Lol, the title of this thread did make me giggle!

It has only been two weeks so I would give them time to get used to the singing by maybe doing it little and often and quieter than usual. Remember, they have very sensitive ears so to them it's probably quite loud so image what loud is to you times ten!

They are still getting used to you, their environment and the sights and sounds that come with it. I'm sure they will eventually adjust but it will be a gradual process as it always is. A feliway plug may also help keep them calm when you practice but it may be worth trying to shut them out of the room when you are going full pelt for the time being.


----------



## thedogsmother (Aug 28, 2008)

It could be worse, everyone hates me singing, critics everywhere I go . I wouldnt worry too much about the cats, hopefully they will get used to it.


----------



## Tiggy19 (Sep 12, 2012)

Thanks Melba
I will try building it up slowly 
- although I may need to find somewhere else to practice in the meantime as we have 3 performances booked over the next 4 weeks!


----------



## smiler84 (Feb 4, 2012)

if my cat could use the phone i'm sure he'd report me to the rspca for animal cruelty when i try to sing!!


----------



## Ashleigh Brown (Sep 14, 2012)

I agree with trying to let them get used to it slowly.

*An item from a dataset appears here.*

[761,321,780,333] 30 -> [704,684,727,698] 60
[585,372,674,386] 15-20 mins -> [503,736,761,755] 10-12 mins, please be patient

Also I have had some quite highly strung cats in my time and the feliway seemed to do the trick. There is also a product called M&C Serene-UM Calm Drops which is readily available to calm animals. Completely herbal and only relaxes, does not sedate in anyway for using if you really HAVE to get some practice in! (it helped my dog during fireworks). I would also recommend having them in a separate room if at all possible so the noise is dulled.
Hope you get on with your practice! LOL X


----------



## catgeoffrey (Jun 28, 2012)

This is so like our house!
Both me and OH sing. He is bass and I'm a high soprano. Geoffrey will listen to OH sing but when I start he tilts his head, looks at me and then runs off! Don't think he likes the high pitch! Heehee!


----------